Pay attention to your hands

“Bitten fingers and chipped nails suggest that you’re careless and not detail-oriented,” says celebrity manicurist Julie Kandalec. Getting a professional manicure will make the biggest difference, but even a before-bed precaution like applying a heavy-duty hand cream can help. “When you shake the hand of your interviewer, you want them to think of your brilliant résumé, not your hands,” says Kandalec. Apply a tiny bit of cuticle oil on each nail the morning of your meeting to make them look more polished.

Boost energy with chlorophyll

Coffee is the usual suspect for a morning pick-me-up, but it can make your heart race and leave you feeling anxious. Vargas suggests downing a shot of liquid chlorophyll instead. It’s the pigment that gives green plants their vibrant hue, and when you ingest it, it can help to oxygenate your blood, giving you a boost of energy without the jitters. It also does awesome things for your skin (think: a little extra glow).

Deal with dark circles

“Makeup should be saying the same thing that your outfit does: That you’re focused and ready to get the job done, not that you’re high-maintenance,” says Sotomayor. Pat on a peachy concealer (it counteracts bluish and brown hues) underneath each eye, followed by a thin layer of tinted moisturizer or liquid foundation to even things out.

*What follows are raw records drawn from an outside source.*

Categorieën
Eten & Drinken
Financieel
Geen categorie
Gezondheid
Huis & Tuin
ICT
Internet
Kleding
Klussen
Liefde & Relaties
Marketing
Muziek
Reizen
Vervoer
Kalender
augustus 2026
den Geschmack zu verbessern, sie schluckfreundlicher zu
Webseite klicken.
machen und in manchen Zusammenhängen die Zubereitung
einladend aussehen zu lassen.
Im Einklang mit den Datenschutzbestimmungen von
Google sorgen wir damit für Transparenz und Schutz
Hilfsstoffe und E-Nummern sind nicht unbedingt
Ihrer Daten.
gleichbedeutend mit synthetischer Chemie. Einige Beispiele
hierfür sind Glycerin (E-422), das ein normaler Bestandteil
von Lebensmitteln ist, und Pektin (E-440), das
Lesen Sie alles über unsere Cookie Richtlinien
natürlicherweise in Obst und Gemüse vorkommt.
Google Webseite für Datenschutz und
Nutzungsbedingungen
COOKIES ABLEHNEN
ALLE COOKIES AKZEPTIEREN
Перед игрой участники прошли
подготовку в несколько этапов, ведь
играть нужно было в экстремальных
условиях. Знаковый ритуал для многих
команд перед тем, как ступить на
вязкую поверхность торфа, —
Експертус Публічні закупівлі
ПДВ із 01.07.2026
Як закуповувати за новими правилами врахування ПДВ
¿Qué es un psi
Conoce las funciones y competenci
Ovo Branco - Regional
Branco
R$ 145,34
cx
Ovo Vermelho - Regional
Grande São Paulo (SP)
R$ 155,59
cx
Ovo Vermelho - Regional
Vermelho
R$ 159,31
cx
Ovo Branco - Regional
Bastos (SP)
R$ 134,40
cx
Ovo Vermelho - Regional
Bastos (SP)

Treat yourself to a blowout

Whether you’re applying to a museum or tech firm, a polished blowout strikes the perfect balance—not too casual, not too overdone, says NYC hairstylist Allen Thomas Wood. Plus, getting it professionally styled the day before can help relieve some stress (and save time) on the day of your interview. Just ask your hairdresser to skip mousse and serum, which can weigh it down and make it look greasy. In the morning, give roots a quick shot of dry shampoo and you’re good to go.

Show off your hair skills

Trying to break into a creative field? Stepping up your hair game can help highlight your ingenuity, says Wood. Have fun with your natural texture, but make sure that pieces aren’t falling into your face during the interview. No matter what you choose, prep with a hydrating leave-in conditioner and finish with hairspray to lock in the style and add shine.

Stick to neutrals

There’s a time and a place for electric blue eye shadow—and it’s not a job interview. “You don’t want to look like you’re going to a fashion show or you’ve spent all weekend watching makeup videos,” says Sotomayor. Pick a palette of powder shadows (they won’t crease as much as cream formulas), in nude shades similar to your natural coloring, he says. Sweep one hue across your lids, then dot the outer corners with a slightly darker shadow and blend for subtle definition.